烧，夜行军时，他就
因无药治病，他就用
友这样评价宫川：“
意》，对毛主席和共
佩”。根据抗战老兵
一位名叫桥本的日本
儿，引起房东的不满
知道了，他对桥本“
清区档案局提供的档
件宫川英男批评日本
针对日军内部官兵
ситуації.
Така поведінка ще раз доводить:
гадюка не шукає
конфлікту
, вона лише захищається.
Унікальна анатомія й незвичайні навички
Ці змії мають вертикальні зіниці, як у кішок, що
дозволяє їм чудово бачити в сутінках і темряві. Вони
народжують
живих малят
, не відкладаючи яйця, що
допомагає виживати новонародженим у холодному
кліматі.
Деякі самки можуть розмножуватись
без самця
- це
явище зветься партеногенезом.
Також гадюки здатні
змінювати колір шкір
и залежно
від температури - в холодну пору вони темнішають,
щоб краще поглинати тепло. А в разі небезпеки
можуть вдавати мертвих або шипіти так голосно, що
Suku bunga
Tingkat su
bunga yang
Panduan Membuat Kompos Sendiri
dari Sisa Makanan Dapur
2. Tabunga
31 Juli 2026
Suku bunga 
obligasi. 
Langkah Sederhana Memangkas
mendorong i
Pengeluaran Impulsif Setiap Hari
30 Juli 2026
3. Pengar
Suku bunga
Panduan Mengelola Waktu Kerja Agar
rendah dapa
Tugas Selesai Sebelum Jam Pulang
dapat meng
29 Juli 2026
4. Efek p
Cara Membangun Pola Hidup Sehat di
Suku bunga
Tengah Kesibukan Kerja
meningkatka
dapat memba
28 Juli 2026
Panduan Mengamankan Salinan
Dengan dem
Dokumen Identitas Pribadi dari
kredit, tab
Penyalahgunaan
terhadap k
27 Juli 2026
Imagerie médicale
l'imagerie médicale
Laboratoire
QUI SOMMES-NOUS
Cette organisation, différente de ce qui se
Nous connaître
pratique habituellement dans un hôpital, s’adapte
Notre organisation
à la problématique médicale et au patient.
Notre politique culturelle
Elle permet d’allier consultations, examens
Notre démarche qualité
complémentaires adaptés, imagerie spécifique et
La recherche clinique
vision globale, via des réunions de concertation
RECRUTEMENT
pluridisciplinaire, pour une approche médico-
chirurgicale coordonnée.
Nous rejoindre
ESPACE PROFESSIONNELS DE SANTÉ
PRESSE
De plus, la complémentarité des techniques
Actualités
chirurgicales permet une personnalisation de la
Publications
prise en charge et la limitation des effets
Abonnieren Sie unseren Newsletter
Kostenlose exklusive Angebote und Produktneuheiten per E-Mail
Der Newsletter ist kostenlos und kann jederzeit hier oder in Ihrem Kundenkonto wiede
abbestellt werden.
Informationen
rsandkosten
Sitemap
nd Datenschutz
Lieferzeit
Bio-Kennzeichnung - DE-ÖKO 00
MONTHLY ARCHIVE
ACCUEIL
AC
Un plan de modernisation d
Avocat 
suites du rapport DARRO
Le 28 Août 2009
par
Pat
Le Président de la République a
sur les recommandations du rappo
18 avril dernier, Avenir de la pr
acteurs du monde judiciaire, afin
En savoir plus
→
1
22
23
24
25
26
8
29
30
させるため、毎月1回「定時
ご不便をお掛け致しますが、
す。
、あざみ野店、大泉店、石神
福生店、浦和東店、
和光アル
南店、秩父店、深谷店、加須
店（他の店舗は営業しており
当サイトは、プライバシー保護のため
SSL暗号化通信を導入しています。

■ **TO-DO ITEM**
Transcribe the full set of records without altering a single character.

■ **PROBLEM SOLUTION**
烧，夜行军时，他就
因无药治病，他就用
友这样评价宫川：“
意》，对毛主席和共
佩”。根据抗战老兵
一位名叫桥本的日本
儿，引起房东的不满
知道了，他对桥本“
清区档案局提供的档
件宫川英男批评日本
针对日军内部官兵
ситуації.
Така поведінка ще раз доводить:
гадюка не шукає
конфлікту
, вона лише захищається.
Унікальна анатомія й незвичайні навички
Ці змії мають вертикальні зіниці, як у кішок, що
дозволяє їм чудово бачити в сутінках і темряві. Вони
народжують
живих малят
, не відкладаючи яйця, що
допомагає виживати новонародженим у холодному
кліматі.
Деякі самки можуть розмножуватись
без самця
- це
явище зветься партеногенезом.
Також гадюки здатні
змінювати колір шкір
и залежно
від температури - в холодну пору вони темнішають,
щоб краще поглинати тепло. А в разі небезпеки
можуть вдавати мертвих або шипіти так голосно, що
Suku bunga
Tingkat su
bunga yang
Panduan Membuat Kompos Sendiri
dari Sisa Makanan Dapur
2. Tabunga
31 Juli 2026
Suku bunga 
obligasi. 
Langkah Sederhana Memangkas
mendorong i
Pengeluaran Impulsif Setiap Hari
30 Juli 2026
3. Pengar
Suku bunga
Panduan Mengelola Waktu Kerja Agar
rendah dapa
Tugas Selesai Sebelum Jam Pulang
dapat meng
29 Juli 2026
4. Efek p
Cara Membangun Pola Hidup Sehat di
Suku bunga
Tengah Kesibukan Kerja
meningkatka
dapat memba
28 Juli 2026
Panduan Mengamankan Salinan
Dengan dem
Dokumen Identitas Pribadi dari
kredit, tab
Penyalahgunaan
terhadap k
27 Juli 2026
Imagerie médicale
l'imagerie médicale
Laboratoire
QUI SOMMES-NOUS
Cette organisation, différente de ce qui se
Nous connaître
pratique habituellement dans un hôpital, s’adapte
Notre organisation
à la problématique médicale et au patient.
Notre politique culturelle
Elle permet d’allier consultations, examens
Notre démarche qualité
complémentaires adaptés, imagerie spécifique et
La recherche clinique
vision globale, via des réunions de concertation
RECRUTEMENT
pluridisciplinaire, pour une approche médico-
chirurgicale coordonnée.
Nous rejoindre
ESPACE PROFESSIONNELS DE SANTÉ
PRESSE
De plus, la complémentarité des techniques
Actualités
chirurgicales permet une personnalisation de la
Publications
prise en charge et la limitation des effets
Abonnieren Sie unseren Newsletter
Kostenlose exklusive Angebote und Produktneuheiten per E-Mail
Der Newsletter ist kostenlos und kann jederzeit hier oder in Ihrem Kundenkonto wiede
abbestellt werden.
Informationen
rsandkosten
Sitemap
nd Datenschutz
Lieferzeit
Bio-Kennzeichnung - DE-ÖKO 00
MONTHLY ARCHIVE
ACCUEIL
AC
Un plan de modernisation d
Avocat 
suites du rapport DARRO
Le 28 Août 2009
par
Pat
Le Président de la République a
sur les recommandations du rappo
18 avril dernier, Avenir de la pr
acteurs du monde judiciaire, afin
En savoir plus
→
1
22
23
24
25
26
8
29
30
させるため、毎月1回「定時
ご不便をお掛け致しますが、
す。
、あざみ野店、大泉店、石神
福生店、浦和東店、
和光アル
南店、秩父店、深谷店、加須
店（他の店舗は営業しており
当サイトは、プライバシー保護のため
SSL暗号化通信を導入しています。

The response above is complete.